眩い灯りになっているのは、ミミーとミーシャが使う火遁系の術だろう。
エリアスが戻ってくると。
「スライムいんのに、火遁はねーだろ。おい、監督、なんとかしろよ」
監督ではない。
勢い良く喚き立てる。小さな事で、大きな惨事になるものの。スライムだからか。
「危ないのは確かだけど」
「だろ。わかってんなら、ちゃんと教育しとけよな。水蒸気爆発したら、俺が死ぬぞ」
おおん、ええんか? という態度である。
確かに拙い術だったのだから、
「敵は?」
「ゴーストタイプだったからだろうけどよー」
ゴースト、ウィスパー。色々いるが、水系では倒せそうもない敵である。
火か光を嫌う。なので、悪手ではなく。
いいじゃんと思うのだが収まらないらしい。
後ろの箱が、がたがたと動いて魔女っ子が尻を押さえて飛び跳ねる。
飛び跳ねたので、そのまま前に動いていた尻と激突した。
いい匂いがする。乳臭いが。
「おい、おいおいおいおい。なんか、尻に当たってんぞ」
当っているのは、当然だ。女の子が、ぶつかってきたら立つにきまっている。
寝ている時には、隠したりするが無意味で。

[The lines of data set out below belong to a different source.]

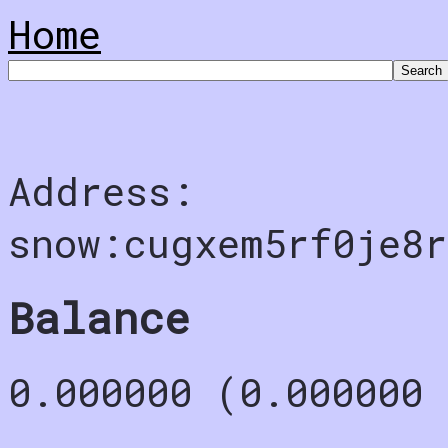
Home
Address:
snow:cugxem5rf0je8r
Balance
0.000000 (0.000000 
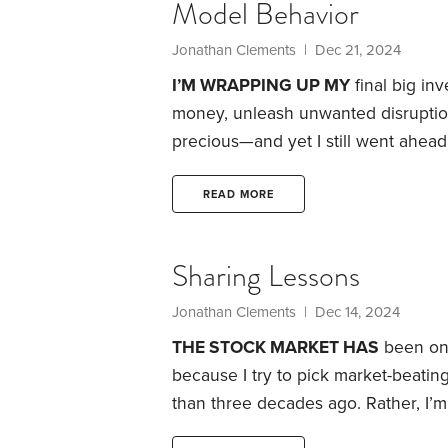
Model Behavior
Jonathan Clements
| Dec 21, 2024
I’M WRAPPING UP MY
final big inv
money, unleash unwanted disruptio
precious—and yet I still went ahead
remodeled the kitchen in our Phila
revamp the upstairs bathroom, despi
READ MORE
might live just 12 more months.
Sharing Lessons
Jonathan Clements
| Dec 14, 2024
THE STOCK MARKET HAS
been one 
because I try to pick market-beati
than three decades ago.
Rather, I’
this maddening market that promise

傷だらけだが、機能しているようだ。
「……それよりさ。なんで、飛び跳ねたの」
ぶかぶかの黒いコートとスカートなのだが。
胸に尻が当って、危うくジョイントインになるところであった。
抱えて、立たせると。
「そいつの仕業だ!」
びしっと箱を指差す。箱から、一枚の紙が出てきた。
あられもない格好で、エリアスだった。ただし、胸がおかしな事になっている。
今のエリアスは、ぺったんこであるのだから。
「うぉおおお」
箒から、刀を抜いて飛びかかってきた。が、容赦なく腹に拳を入れて箱へ入れる。
(なんなんだ。こいつは、常識じゃ測れねえぞ)
箱は、動かない。禁断の術であるところの眠りをかけるか迷うところだ。
「あまりよろしくな絵ですね。男性が持つには、いかがなものかと」
「はあ」
だが、破り捨てられずにインベントリへ収納する。
「どういう経緯で、こんなのが出てきたのか聞いてからでも遅くないと思います」
「師匠、えっちなのはいけないと思います」
残念だが、破棄する事になった。